== Extracted data entries ==
>>>>

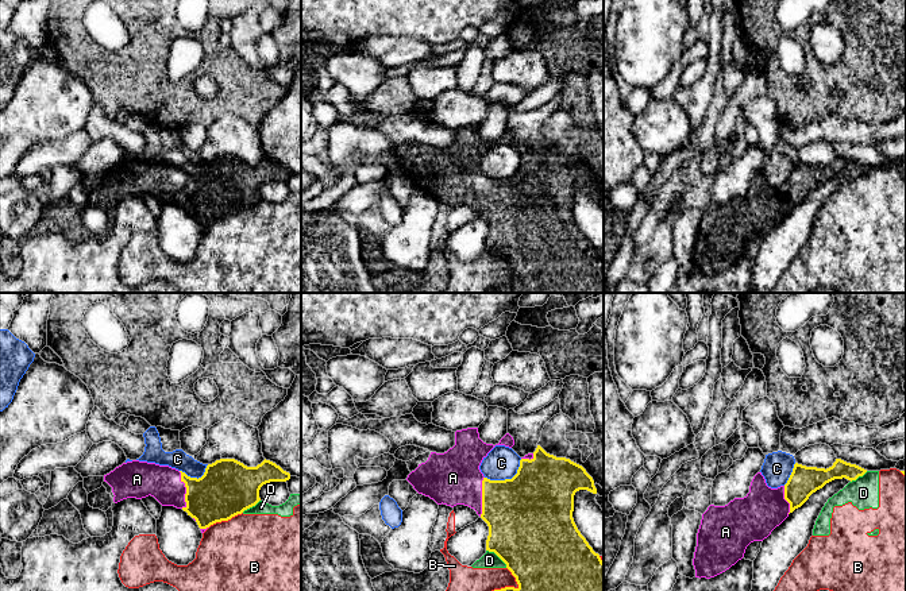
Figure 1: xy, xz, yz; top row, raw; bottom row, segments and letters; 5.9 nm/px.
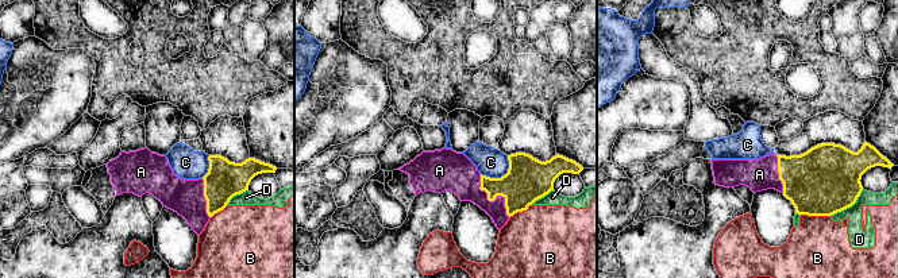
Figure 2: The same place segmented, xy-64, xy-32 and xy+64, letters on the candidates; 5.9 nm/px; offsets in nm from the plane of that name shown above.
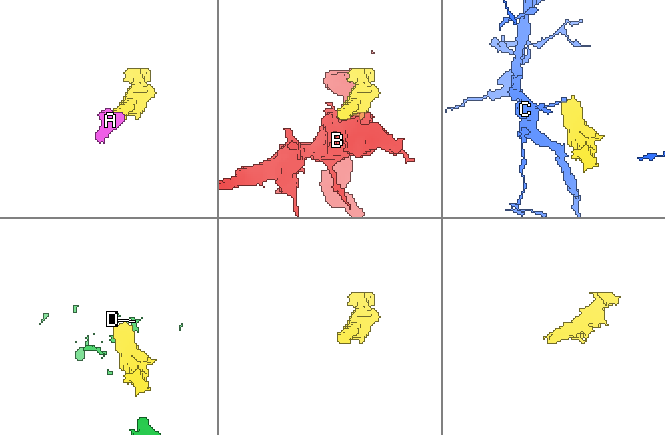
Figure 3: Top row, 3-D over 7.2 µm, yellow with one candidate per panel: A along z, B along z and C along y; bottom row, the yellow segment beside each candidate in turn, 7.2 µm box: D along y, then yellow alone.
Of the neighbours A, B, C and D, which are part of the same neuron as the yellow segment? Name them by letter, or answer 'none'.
A

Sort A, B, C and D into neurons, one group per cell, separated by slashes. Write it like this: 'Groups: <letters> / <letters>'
Groups: A / B D / C

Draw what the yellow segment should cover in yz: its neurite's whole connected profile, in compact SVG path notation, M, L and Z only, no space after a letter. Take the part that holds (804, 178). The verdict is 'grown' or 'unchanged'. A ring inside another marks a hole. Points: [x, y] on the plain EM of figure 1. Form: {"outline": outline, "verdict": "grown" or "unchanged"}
{"outline": "M836 157L829 166L795 161L784 184L771 186L757 170L744 196L725 204L710 202L702 212L693 263L695 275L714 275L744 255L747 244L763 239L790 210L834 177L856 178L867 167Z", "verdict": "grown"}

<<<<

== AIM OF THE TASK ==
Above are the records. Identify each line that contains the word "bottom".

== RESPONSE ==
Figure 1: xy, xz, yz; top row, raw; bottom row, segments and letters; 5.9 nm/px.
Figure 3: Top row, 3-D over 7.2 µm, yellow with one candidate per panel: A along z, B along z and C along y; bottom row, the yellow segment beside each candidate in turn, 7.2 µm box: D along y, then yellow alone.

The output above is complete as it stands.